Template and Dataset Customization¶
We offer a highly scalable dataset registration interface, enabling users to embed customized datasets simply by designing and specifying their dataset_formatter.py.
Taking Align-Anything-200K (Text+Image -> Text, short as AA_TI2T) as an example, we illustrate here how to design the template and incorporate it into a complete RLHF workflow.
The original data key-value pairs for AA_TI2T are as follows:
{
'image': PIL.Image.Image,
'question': str,
'response_1': str,
'response_2': str,
'overall_response': int,
}
We first need to create a new template named AA_TI2T for this dataset
(we use _ here because it is more pythonic), and specify the
required parameters such as system_prompt.
@register_template('AA_TI2T')
class AA_TI2T(BaseFormatter):
system_prompt: str = ""
Then, we can implement following three types of functions to finish the dataset registration:
Type |
Description |
|---|---|
|
Mapping the dataset to the supervised training format (For SFT). |
|
Mapping the dataset to the preference training format (For RM, DPO, KTO, etc.). |
|
Mapping the dataset to the unique prompt only training format (For PPO). |
General Format¶
Our dataset_formatter is designed to be a conversation format, because it can be naturally supported by the apply_chat_template function in transformers (more details can be found in this tutorial).
Hint
An example of conversation format is as follows:
[
{'role': 'user', 'content': [
{'type': 'image'},
{'type': 'text', 'text': prompt},
]
},
{'role': 'assistant', 'content': [{'type': 'text', 'text': answer}]},
]
Another important element is the multi_modal_info field, which is used to store the multi-modal information of the dataset, an example is as follows:
{
'image': PIL.Image.Image,
}
Format Supervised Sample¶
The format_supervised_sample function is used to convert the dataset to the Q-A format, an example is as follows:
@register_template('AA_TI2T')
class AA_TI2T(BaseFormatter):
system_prompt: str = ""
def format_supervised_sample(self, raw_sample: dict[str, Any]) -> tuple[list[dict[str, Any]], dict[str, Any]]:
prompt = raw_sample['prompt']
answer = raw_sample['response']
image = raw_sample['image'].convert('RGBA')
return [
{'role': 'user', 'content': [
{'type': 'image'},
{'type': 'text', 'text': prompt},
]
},
{'role': 'assistant', 'content': [{'type': 'text', 'text': answer}]},
], {'image': image}
Format Preference Sample¶
The format_preference_sample function is used to convert the dataset to the preference training format, an example is as follows:
@register_template('AA_TI2T')
class AA_TI2T(BaseFormatter):
system_prompt: str = ""
def format_preference_sample(self, raw_sample: dict[str, Any]) -> tuple[list[dict[str, Any]], list[dict[str, Any]], dict[str, Any]]:
better_id = int(raw_sample['overall_response'])
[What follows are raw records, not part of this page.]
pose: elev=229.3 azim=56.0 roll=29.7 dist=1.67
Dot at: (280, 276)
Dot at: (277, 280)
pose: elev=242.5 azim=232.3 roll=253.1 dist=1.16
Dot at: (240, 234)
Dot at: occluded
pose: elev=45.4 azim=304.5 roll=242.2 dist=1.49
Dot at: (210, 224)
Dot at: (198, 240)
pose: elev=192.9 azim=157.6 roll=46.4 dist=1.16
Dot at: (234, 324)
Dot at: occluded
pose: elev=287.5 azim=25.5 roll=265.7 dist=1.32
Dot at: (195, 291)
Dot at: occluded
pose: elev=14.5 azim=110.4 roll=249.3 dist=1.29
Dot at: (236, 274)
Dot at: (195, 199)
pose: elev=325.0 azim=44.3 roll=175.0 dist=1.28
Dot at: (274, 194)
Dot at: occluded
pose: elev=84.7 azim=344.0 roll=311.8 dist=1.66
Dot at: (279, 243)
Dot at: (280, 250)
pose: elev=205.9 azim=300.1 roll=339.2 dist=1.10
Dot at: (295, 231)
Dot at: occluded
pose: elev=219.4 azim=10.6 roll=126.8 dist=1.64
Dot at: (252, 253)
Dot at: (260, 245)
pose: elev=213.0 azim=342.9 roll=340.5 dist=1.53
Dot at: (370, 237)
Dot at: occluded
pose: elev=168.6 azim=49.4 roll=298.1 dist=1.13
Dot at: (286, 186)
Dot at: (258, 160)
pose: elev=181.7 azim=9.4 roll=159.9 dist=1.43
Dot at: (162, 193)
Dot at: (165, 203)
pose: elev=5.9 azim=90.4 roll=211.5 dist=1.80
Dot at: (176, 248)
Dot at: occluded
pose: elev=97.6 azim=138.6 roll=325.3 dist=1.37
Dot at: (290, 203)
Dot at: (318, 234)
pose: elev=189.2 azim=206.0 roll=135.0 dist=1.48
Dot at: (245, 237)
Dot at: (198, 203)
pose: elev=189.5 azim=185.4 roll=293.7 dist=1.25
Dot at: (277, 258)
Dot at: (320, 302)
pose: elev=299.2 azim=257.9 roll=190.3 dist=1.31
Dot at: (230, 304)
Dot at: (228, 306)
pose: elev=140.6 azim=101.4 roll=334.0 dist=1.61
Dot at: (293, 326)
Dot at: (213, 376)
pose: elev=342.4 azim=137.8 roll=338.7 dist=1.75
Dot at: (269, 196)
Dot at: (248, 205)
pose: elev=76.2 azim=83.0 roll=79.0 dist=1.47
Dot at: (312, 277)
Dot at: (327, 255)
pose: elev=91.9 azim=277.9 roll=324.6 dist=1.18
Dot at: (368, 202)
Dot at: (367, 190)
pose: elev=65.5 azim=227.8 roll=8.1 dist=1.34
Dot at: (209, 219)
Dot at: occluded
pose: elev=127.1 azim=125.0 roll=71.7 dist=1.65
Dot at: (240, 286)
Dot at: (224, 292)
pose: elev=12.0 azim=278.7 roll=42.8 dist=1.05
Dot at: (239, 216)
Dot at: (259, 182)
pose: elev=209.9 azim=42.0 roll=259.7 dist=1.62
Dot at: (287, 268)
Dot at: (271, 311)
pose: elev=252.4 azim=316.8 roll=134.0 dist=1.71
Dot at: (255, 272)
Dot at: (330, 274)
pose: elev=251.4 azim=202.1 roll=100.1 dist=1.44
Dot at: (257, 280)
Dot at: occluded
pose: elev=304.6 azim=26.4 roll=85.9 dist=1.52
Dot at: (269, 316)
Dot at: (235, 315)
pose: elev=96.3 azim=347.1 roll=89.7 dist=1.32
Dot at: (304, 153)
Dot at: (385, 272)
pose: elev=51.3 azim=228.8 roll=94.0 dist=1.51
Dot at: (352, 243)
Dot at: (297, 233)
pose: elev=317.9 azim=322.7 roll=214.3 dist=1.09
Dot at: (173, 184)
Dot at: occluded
worse_id = 2 if better_id==1 else 1
if better_id not in [1, 2] or worse_id not in [1, 2]:
return [], [], {}
raw_better_response = raw_sample[f'response_{better_id}']
raw_worse_response = raw_sample[f'response_{worse_id}']
prompt = raw_sample['question']
image = raw_sample['image'].convert('RGBA')
better_conversation = [
{'role': 'user', 'content': [
{'type': 'image'},
{'type': 'text', 'text': prompt},
]
},
{'role': 'assistant', 'content': [{'type': 'text', 'text': raw_better_response}]},
]
worse_conversation = [
{'role': 'user', 'content': [
{'type': 'image'},
{'type': 'text', 'text': prompt},
]
},
{'role': 'assistant', 'content': [{'type': 'text', 'text': raw_worse_response}]},
]
meta_info = {
'image': image,
'better_response': raw_better_response,
'worse_response': raw_worse_response,
}
return better_conversation, worse_conversation, meta_info
Note
The format_preference_sample function determines which response is better based on the chosen or rejected, or other preference labels. Then it will return them as dictionaries with key: better_response and worse_response.
Format Prompt Only Sample¶
During the RL fine-tuning phase, the model requires generation based on
prompts within the dataset. So the format_prompt_only_sample function is used to convert the dataset to the prompt only training format, an example is as follows:
@register_template('AA_TI2T')
class AA_TI2T(BaseFormatter):
system_prompt: str = ""
def format_prompt_only_sample(self, raw_sample: dict[str, Any]) -> tuple[list[dict[str, Any]], dict[str, Any]]:
prompt = raw_sample['question']
image = raw_sample['image'].convert('RGBA')
return [
{'role': 'user', 'content': [
{'type': 'image'},
{'type': 'text', 'text': prompt},
]
},
], {'image': image}
Conclusion¶
For each modality we have implemented at least one dataset_formatter as examples at dataset_formatter.py. You can refer to these examples to implement your own dataset formatter.